Posted at 7:39 PM, Aug 31, 2021
and last updated 2021-08-31 19:40:06-04

DETROIT (WXYZ) — Detroit Police Corporal Eric O'Neil had just wrapped up a court case inside 36th District Court in downtown Detroit when a young man approached the corporal for some help.

The young man asked if he knew how to tie a tie.

Corporal O'Neil then proceeded to help by placing the stranger's tie around his own neck to show him how it's done.

After the quick instruction, O'Neil gently placed the tie back around the young man's neck.

"And he just kind of stood there," said O'Neil, taking that as a sign that the young man needed just a little more help.

"I flipped his collar up. I showed him what part of the tie to pull down and push this up and kind of squared him away," he said.

What the young man and the corporal didn't know is that Judge Adrienne Hinnant-Johnson was upstairs, looking out her window, smiling at what she was witnessing.
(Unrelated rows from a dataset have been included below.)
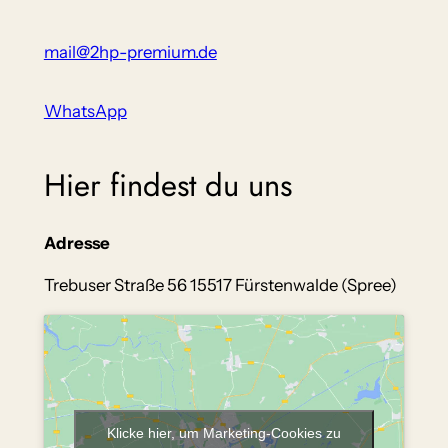
mail@2hp-premium.de
WhatsApp
Hier findest du uns
Adresse
Trebuser Straße 56 15517 Fürstenwalde (Spree)
Klicke hier, um Marketing-Cookies zu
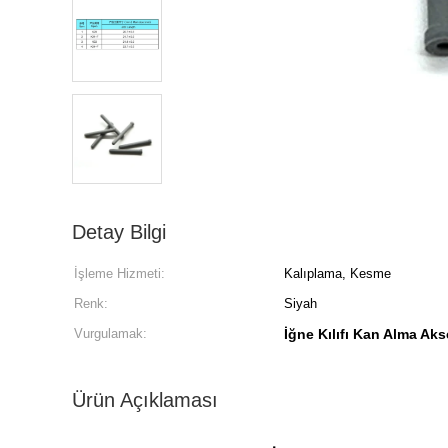
Detay Bilgi
İşleme Hizmeti:
Kalıplama, Kesme
Renk:
Siyah
Vurgulamak:
İğne Kılıfı Kan Alma Aks
Ürün Açıklaması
The judge snapped a photo and posted it to Facebook. "This heartwarming scene was outside my office window. A DPD officer helping a young man tie his tie," she wrote.

Detroit Police eventually spotted the post, highlighting the kindness of their officers that often goes unnoticed.

One of the comments on DPD's Facebook page was from the mother of the young man in the photo.

"That was my son who asked him to fix his tie," she wrote. "He had been on YouTube all morning trying to tie it."

And the young man should probably know that he's in good company when it comes to needing a little help from the corporal.

"To this day, my brother can't tie a tie," O'Neil said with a smile. "I tie his and they stay tied in his closet, still, to this day."

Corporal O'Neil said he has no idea why the young man was going to court that day. He never asked him because it didn't matter.

"I was taught at a very young age to treat people how you want to be treated," he said. "Help people that need help and it's really that simple."